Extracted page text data
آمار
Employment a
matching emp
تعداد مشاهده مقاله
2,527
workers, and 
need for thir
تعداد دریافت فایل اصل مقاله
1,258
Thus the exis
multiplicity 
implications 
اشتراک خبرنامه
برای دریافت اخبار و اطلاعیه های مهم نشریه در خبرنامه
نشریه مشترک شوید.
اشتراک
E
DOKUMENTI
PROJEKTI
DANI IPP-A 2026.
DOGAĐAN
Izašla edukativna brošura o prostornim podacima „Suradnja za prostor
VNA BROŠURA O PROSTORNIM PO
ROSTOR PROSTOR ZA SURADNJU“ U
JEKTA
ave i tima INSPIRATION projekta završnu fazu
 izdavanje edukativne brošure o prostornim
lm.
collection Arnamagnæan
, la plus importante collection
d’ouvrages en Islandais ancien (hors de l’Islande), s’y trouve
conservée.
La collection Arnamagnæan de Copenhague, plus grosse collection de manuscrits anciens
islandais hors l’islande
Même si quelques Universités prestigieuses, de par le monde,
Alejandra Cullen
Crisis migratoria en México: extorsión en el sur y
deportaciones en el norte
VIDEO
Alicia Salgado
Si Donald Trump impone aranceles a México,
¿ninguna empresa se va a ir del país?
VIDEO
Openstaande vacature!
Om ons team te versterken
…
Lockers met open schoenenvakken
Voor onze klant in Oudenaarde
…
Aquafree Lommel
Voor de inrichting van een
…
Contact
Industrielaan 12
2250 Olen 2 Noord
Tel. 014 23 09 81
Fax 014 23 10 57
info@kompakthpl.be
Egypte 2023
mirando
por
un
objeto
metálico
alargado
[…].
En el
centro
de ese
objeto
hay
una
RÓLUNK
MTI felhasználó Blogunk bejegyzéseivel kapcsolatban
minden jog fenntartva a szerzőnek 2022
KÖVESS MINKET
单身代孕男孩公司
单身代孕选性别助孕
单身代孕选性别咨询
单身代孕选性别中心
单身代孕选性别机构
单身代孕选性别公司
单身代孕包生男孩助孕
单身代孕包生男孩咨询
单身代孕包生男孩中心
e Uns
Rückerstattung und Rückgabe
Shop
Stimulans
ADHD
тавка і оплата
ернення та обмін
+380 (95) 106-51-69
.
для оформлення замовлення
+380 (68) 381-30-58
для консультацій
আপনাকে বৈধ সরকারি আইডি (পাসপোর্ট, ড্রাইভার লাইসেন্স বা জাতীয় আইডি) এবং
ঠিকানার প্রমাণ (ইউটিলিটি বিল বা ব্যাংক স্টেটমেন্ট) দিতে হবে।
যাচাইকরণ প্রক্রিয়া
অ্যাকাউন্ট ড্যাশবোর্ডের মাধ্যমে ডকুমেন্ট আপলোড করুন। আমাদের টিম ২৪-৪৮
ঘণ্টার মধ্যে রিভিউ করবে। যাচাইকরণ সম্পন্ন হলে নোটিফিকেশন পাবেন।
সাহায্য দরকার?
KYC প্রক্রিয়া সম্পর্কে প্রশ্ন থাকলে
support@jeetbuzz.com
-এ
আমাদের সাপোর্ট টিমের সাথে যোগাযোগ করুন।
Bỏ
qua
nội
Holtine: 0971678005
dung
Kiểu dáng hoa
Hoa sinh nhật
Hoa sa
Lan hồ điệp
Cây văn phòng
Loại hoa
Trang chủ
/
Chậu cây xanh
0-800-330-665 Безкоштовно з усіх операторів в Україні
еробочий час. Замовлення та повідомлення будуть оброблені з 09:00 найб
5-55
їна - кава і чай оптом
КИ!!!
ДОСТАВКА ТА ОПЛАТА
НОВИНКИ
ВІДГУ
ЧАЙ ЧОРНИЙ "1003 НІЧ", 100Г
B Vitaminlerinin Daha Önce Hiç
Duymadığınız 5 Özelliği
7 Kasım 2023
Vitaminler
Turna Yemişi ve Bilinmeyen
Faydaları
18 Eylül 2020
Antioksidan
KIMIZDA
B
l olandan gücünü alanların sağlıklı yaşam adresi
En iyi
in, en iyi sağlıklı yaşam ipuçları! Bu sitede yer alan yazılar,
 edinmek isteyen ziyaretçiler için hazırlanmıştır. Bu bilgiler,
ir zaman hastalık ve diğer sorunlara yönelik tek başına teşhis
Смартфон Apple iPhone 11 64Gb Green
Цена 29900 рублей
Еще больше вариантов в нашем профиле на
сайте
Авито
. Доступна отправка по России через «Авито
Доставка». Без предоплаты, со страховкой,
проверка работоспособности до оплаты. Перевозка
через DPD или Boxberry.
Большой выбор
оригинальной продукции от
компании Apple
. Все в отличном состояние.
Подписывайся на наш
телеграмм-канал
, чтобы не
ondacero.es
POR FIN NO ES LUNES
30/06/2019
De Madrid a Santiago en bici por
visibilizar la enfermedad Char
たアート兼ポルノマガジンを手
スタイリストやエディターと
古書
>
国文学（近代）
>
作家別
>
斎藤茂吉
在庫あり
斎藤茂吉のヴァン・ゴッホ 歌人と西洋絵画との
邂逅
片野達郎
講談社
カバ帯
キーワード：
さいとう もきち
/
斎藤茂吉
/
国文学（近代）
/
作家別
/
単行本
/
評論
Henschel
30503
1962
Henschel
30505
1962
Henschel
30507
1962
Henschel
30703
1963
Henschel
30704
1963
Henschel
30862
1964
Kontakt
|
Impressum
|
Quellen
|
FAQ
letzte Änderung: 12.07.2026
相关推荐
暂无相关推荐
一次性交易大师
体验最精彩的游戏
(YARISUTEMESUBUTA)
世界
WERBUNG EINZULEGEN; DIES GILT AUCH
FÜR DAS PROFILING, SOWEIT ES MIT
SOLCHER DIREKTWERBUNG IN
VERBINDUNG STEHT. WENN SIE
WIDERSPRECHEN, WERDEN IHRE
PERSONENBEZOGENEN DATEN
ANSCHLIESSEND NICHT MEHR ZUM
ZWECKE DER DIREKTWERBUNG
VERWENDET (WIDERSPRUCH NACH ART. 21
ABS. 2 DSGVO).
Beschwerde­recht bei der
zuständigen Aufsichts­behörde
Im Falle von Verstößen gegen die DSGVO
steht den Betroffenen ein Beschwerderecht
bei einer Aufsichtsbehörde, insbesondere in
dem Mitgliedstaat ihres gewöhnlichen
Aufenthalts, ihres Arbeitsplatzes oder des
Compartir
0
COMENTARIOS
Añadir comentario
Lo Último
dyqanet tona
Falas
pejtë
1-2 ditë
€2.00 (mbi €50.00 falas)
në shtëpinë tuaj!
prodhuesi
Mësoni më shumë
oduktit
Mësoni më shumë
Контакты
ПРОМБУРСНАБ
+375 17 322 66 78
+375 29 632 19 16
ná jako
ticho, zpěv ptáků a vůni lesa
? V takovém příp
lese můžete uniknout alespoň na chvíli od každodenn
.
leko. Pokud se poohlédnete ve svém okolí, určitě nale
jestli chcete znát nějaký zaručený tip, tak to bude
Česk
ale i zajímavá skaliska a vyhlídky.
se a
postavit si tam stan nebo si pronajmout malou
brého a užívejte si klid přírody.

Exercise objective:
Across the data shown above, how many lines carry the string "sağlıklı"? Reply with the figure by itself.

Expected answer:
2